Set exercise:
Edit the stretch of items below from the start through the line that contains "order: Odonata", replacing "common name" with "vernacular name" and leaving everything else unchanged.

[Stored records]
######

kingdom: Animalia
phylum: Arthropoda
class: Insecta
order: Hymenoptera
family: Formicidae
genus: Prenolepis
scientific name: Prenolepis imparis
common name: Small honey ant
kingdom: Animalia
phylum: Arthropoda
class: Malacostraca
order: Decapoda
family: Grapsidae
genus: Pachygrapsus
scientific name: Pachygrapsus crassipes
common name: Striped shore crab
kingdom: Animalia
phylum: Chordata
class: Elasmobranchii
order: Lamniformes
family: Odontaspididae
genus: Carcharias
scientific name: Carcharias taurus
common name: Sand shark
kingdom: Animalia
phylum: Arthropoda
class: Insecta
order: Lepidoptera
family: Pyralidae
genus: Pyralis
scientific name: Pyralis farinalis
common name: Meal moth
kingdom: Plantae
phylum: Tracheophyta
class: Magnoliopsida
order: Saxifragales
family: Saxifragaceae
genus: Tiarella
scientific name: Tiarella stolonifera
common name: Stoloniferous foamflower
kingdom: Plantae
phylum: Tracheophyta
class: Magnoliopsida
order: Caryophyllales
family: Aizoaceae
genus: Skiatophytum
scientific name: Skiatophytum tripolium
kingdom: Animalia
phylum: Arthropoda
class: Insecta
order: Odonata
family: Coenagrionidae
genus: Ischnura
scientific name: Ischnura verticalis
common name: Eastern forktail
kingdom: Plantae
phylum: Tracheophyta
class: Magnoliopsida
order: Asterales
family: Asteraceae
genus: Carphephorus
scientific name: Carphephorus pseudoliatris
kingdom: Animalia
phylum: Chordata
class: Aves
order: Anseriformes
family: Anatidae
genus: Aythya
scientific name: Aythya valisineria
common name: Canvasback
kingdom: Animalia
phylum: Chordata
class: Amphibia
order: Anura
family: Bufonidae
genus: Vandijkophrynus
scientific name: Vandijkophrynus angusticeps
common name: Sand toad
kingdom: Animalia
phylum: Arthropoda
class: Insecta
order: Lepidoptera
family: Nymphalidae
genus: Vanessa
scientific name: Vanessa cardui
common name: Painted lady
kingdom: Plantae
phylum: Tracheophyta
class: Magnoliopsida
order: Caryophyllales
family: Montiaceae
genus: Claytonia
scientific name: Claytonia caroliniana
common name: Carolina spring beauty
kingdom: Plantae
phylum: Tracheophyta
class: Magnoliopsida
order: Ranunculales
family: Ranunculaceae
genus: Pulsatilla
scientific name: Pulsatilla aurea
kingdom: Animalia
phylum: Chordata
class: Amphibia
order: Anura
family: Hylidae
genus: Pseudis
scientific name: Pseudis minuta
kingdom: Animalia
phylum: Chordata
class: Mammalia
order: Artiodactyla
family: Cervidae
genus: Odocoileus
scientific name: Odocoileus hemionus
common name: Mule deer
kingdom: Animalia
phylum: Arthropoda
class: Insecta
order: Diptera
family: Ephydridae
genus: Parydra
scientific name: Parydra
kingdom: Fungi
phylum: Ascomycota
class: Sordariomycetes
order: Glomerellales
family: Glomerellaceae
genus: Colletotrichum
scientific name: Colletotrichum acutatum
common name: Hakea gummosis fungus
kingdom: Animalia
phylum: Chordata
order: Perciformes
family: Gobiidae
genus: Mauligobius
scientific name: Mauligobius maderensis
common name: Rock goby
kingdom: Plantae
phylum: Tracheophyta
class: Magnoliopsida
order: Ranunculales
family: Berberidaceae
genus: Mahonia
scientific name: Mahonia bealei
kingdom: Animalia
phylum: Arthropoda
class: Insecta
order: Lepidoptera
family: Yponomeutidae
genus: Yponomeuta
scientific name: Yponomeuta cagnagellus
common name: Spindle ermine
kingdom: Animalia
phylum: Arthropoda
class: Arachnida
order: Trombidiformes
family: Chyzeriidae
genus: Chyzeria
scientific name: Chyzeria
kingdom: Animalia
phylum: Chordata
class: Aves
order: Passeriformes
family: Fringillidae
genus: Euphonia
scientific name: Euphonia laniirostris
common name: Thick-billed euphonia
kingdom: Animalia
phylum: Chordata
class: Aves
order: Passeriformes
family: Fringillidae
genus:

######

Expected answer:
kingdom: Animalia
phylum: Arthropoda
class: Insecta
order: Hymenoptera
family: Formicidae
genus: Prenolepis
scientific name: Prenolepis imparis
vernacular name: Small honey ant
kingdom: Animalia
phylum: Arthropoda
class: Malacostraca
order: Decapoda
family: Grapsidae
genus: Pachygrapsus
scientific name: Pachygrapsus crassipes
vernacular name: Striped shore crab
kingdom: Animalia
phylum: Chordata
class: Elasmobranchii
order: Lamniformes
family: Odontaspididae
genus: Carcharias
scientific name: Carcharias taurus
vernacular name: Sand shark
kingdom: Animalia
phylum: Arthropoda
class: Insecta
order: Lepidoptera
family: Pyralidae
genus: Pyralis
scientific name: Pyralis farinalis
vernacular name: Meal moth
kingdom: Plantae
phylum: Tracheophyta
class: Magnoliopsida
order: Saxifragales
family: Saxifragaceae
genus: Tiarella
scientific name: Tiarella stolonifera
vernacular name: Stoloniferous foamflower
kingdom: Plantae
phylum: Tracheophyta
class: Magnoliopsida
order: Caryophyllales
family: Aizoaceae
genus: Skiatophytum
scientific name: Skiatophytum tripolium
kingdom: Animalia
phylum: Arthropoda
class: Insecta
order: Odonata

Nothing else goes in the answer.